The patent is actually in the name of Warner Lambert, a Pfizer subsidiary, but for convenience no distinction will be made here. In 2004, Pfizer was granted Supplementary Protection Certificates (SPCs) for pregabalin across Europe. SPCs are commonly granted to compensate for the period where a patent for a pharmaceutical product cannot be exploited because of the time taken to obtain regulatory approval for marketing the product. In this case, pregabalin for all indications would have been entirely exclusive to Pfizer until May 2018. However, the SPCs for pregabalin were never brought into force, as the necessary fees were never paid: it is currently not known why Pfizer chose not to activate the SPC. Consequently, when the data exclusivity period expired in 2014, then generic versions of pregabalin could be authorised and marketed for anxiety and epilepsy, but not for pain, as this continued to be covered by Pfizer’s ‘second medical use’ patent.

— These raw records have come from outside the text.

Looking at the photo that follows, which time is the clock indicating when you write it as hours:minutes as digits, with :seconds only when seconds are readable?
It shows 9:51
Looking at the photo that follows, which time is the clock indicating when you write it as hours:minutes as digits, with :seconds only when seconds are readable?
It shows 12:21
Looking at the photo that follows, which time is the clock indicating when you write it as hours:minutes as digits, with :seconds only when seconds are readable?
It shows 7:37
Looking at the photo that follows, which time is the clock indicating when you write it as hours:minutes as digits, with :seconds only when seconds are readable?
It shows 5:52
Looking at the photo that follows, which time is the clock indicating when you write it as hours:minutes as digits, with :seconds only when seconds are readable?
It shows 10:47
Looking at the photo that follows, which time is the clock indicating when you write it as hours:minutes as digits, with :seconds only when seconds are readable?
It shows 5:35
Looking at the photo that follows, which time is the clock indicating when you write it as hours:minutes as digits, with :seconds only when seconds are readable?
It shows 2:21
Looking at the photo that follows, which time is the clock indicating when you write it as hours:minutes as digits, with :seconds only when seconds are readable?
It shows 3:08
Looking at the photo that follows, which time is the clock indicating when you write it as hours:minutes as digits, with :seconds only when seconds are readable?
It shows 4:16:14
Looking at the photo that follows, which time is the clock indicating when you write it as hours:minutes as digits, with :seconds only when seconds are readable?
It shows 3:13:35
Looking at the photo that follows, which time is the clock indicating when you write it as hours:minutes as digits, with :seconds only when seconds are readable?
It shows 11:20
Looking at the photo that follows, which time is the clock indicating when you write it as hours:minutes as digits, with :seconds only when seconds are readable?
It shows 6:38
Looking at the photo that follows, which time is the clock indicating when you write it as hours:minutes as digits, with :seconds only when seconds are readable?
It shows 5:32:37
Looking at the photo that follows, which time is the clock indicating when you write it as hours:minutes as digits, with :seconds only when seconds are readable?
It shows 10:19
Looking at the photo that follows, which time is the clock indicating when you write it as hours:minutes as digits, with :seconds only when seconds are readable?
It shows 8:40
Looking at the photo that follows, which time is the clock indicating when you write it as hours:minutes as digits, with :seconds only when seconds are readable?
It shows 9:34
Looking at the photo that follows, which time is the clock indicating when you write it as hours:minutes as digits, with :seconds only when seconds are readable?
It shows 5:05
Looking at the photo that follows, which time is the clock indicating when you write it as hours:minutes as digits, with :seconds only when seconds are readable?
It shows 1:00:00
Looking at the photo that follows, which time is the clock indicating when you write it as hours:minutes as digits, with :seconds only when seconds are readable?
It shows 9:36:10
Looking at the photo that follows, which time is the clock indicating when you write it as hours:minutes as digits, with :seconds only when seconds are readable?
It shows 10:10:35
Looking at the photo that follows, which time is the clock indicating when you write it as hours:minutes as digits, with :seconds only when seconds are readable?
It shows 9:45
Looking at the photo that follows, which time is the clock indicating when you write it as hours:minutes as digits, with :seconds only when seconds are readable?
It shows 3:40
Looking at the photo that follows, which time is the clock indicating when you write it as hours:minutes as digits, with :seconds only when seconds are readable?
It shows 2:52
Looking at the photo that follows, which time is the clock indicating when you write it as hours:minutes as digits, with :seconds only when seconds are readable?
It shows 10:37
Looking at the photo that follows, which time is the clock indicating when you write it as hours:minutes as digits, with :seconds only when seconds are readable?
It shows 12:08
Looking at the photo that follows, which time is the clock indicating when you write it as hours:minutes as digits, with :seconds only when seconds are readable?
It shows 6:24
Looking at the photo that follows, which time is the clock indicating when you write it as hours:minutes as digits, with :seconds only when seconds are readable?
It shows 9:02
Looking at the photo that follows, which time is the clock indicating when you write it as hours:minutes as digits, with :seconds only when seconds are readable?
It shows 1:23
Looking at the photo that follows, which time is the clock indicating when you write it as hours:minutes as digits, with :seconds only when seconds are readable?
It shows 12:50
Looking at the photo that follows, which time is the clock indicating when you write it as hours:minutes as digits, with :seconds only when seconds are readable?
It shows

Actavis applied for a marketing authorisation for their product (Lecaent), which had a ‘skinny label’ covering only those indications no longer protected by patent. They were promptly sued for patent infringement by Pfizer, who demanded that Actavis ensured that Lecaent was not used for the treatment of pain. This is a problem, as manufacturers cannot easily monitor what generic products are supplied for: in the UK there is generally no indication written on the prescription, so the dispensing pharmacist does not know the reason for the prescription; in addition, UK doctors are trained and encouraged to prescribe drugs using the generic name, for a range of reasons including safety and cost-effectiveness.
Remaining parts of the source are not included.